Exercise description: Return all of the entries below exactly as they are given.

*****

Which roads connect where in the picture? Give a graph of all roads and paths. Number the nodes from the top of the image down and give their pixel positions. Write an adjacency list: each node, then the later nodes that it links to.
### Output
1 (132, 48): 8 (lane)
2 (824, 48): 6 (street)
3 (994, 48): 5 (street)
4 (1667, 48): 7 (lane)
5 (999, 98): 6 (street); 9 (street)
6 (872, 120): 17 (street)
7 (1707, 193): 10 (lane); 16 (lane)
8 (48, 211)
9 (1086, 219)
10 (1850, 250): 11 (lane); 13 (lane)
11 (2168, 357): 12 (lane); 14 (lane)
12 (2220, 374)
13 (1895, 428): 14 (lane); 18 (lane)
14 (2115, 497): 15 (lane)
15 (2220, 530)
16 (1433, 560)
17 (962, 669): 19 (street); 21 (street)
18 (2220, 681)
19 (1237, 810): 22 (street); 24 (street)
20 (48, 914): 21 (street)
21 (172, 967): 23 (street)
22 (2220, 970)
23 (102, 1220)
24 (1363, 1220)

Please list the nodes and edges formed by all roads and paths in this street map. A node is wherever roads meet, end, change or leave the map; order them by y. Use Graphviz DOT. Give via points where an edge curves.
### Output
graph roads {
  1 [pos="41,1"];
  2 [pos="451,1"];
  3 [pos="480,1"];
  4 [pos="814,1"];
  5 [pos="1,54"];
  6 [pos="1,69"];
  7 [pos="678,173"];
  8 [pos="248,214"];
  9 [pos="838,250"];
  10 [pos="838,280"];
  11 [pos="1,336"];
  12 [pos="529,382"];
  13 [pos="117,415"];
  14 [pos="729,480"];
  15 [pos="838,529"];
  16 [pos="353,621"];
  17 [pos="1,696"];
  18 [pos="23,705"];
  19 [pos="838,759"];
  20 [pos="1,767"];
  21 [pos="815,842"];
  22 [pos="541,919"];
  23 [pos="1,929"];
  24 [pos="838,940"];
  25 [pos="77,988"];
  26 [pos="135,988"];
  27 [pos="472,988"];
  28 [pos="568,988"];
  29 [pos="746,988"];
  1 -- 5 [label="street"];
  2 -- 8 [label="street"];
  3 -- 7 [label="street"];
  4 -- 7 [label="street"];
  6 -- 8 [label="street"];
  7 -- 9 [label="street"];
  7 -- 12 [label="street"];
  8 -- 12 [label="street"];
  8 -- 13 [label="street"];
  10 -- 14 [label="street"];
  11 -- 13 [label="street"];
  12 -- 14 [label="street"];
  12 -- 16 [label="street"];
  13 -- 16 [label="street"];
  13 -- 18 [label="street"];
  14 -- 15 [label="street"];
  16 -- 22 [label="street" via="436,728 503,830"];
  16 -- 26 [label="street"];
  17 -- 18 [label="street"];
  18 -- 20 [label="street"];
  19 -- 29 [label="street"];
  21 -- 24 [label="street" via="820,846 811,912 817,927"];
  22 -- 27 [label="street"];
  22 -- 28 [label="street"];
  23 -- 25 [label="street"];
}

*****

Written response:
Which roads connect where in the picture? Give a graph of all roads and paths. Number the nodes from the top of the image down and give their pixel positions. Write an adjacency list: each node, then the later nodes that it links to.
### Output
1 (132, 48): 8 (lane)
2 (824, 48): 6 (street)
3 (994, 48): 5 (street)
4 (1667, 48): 7 (lane)
5 (999, 98): 6 (street); 9 (street)
6 (872, 120): 17 (street)
7 (1707, 193): 10 (lane); 16 (lane)
8 (48, 211)
9 (1086, 219)
10 (1850, 250): 11 (lane); 13 (lane)
11 (2168, 357): 12 (lane); 14 (lane)
12 (2220, 374)
13 (1895, 428): 14 (lane); 18 (lane)
14 (2115, 497): 15 (lane)
15 (2220, 530)
16 (1433, 560)
17 (962, 669): 19 (street); 21 (street)
18 (2220, 681)
19 (1237, 810): 22 (street); 24 (street)
20 (48, 914): 21 (street)
21 (172, 967): 23 (street)
22 (2220, 970)
23 (102, 1220)
24 (1363, 1220)

Please list the nodes and edges formed by all roads and paths in this street map. A node is wherever roads meet, end, change or leave the map; order them by y. Use Graphviz DOT. Give via points where an edge curves.
### Output
graph roads {
  1 [pos="41,1"];
  2 [pos="451,1"];
  3 [pos="480,1"];
  4 [pos="814,1"];
  5 [pos="1,54"];
  6 [pos="1,69"];
  7 [pos="678,173"];
  8 [pos="248,214"];
  9 [pos="838,250"];
  10 [pos="838,280"];
  11 [pos="1,336"];
  12 [pos="529,382"];
  13 [pos="117,415"];
  14 [pos="729,480"];
  15 [pos="838,529"];
  16 [pos="353,621"];
  17 [pos="1,696"];
  18 [pos="23,705"];
  19 [pos="838,759"];
  20 [pos="1,767"];
  21 [pos="815,842"];
  22 [pos="541,919"];
  23 [pos="1,929"];
  24 [pos="838,940"];
  25 [pos="77,988"];
  26 [pos="135,988"];
  27 [pos="472,988"];
  28 [pos="568,988"];
  29 [pos="746,988"];
  1 -- 5 [label="street"];
  2 -- 8 [label="street"];
  3 -- 7 [label="street"];
  4 -- 7 [label="street"];
  6 -- 8 [label="street"];
  7 -- 9 [label="street"];
  7 -- 12 [label="street"];
  8 -- 12 [label="street"];
  8 -- 13 [label="street"];
  10 -- 14 [label="street"];
  11 -- 13 [label="street"];
  12 -- 14 [label="street"];
  12 -- 16 [label="street"];
  13 -- 16 [label="street"];
  13 -- 18 [label="street"];
  14 -- 15 [label="street"];
  16 -- 22 [label="street" via="436,728 503,830"];
  16 -- 26 [label="street"];
  17 -- 18 [label="street"];
  18 -- 20 [label="street"];
  19 -- 29 [label="street"];
  21 -- 24 [label="street" via="820,846 811,912 817,927"];
  22 -- 27 [label="street"];
  22 -- 28 [label="street"];
  23 -- 25 [label="street"];
}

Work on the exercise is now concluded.